晚上我们都住在母亲家里,包括父亲。母亲到我们房子里来单独和我说话。母亲说,她给父亲介绍了好几个对象,都没谈成,他对女人没感觉甚至没表情。父亲这个人就不适合谈对象不适合成家,或者干脆就不适合做男人。他只认数字,他像陈井润一样整天算算术。要能像陈井润那样研究出点名堂也好,国家就会帮着张罗婚事,可是我父亲还没有那个道行。父亲对于母亲就像是一个找不着媳妇的儿子,母亲很是着急,恨铁不成钢的表情。我相信母亲是真诚的,母亲对谁都是真诚的。母亲接着说,后来我看着他生活都无法自理,就让他到家里来吃,想住就住。好在他们俩反而更投缘,很是合得来。他俩往往像个主人,我倒像外人了。
显然父亲对母亲有了新的认识,他们彼此不再憎恨。父亲性格也随和多了,做什么事情之前他先用眼睛征求一下母亲的意见,母亲说什么他就听什么。人到老年后,女人便成了男人的主心骨。

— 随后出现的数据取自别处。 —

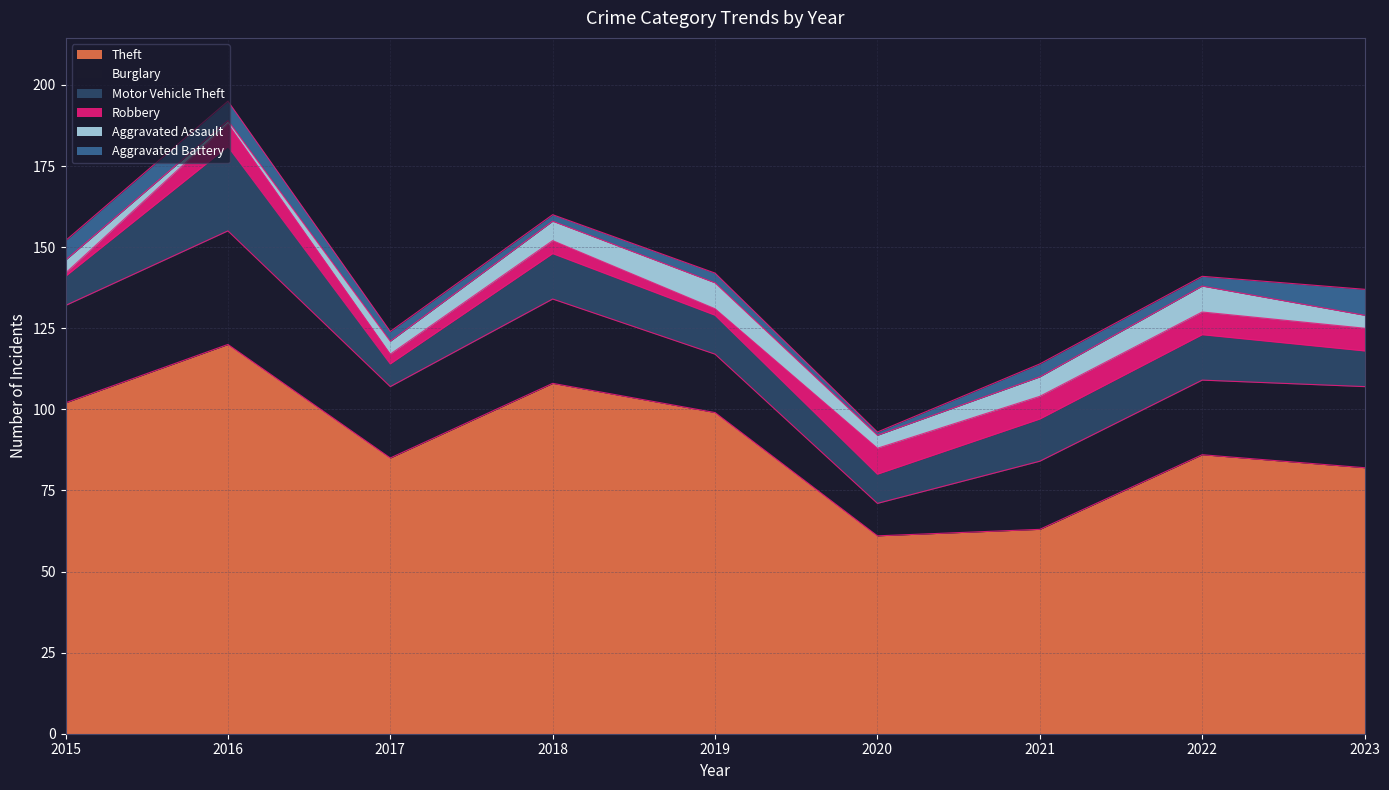

At how many categories does at least one series exceed 44?

9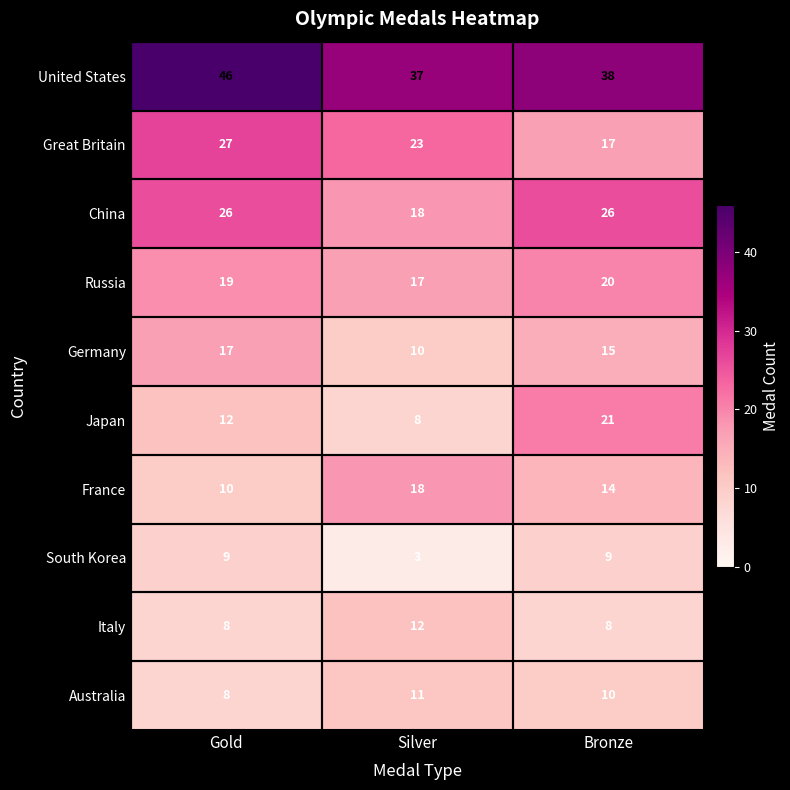

How many distinct data groups are displayed?

10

右派父亲也被母亲征服了。起初也许是为了我才娶了母亲,后来他也认识到母亲是个了不起的女人。母亲的优点正是他和父亲的不足。渐渐地右派父亲发现,他的生活得依赖这个万能的女人。他们三个之间,没有爱情,没有嫉妒,没有嫌弃,在生活的磨练中,积累起了一种亲情,母亲和右派父亲因为有我,母亲和父亲因为有我和弟弟,他们三个似乎是亲人,谁也不想离开谁。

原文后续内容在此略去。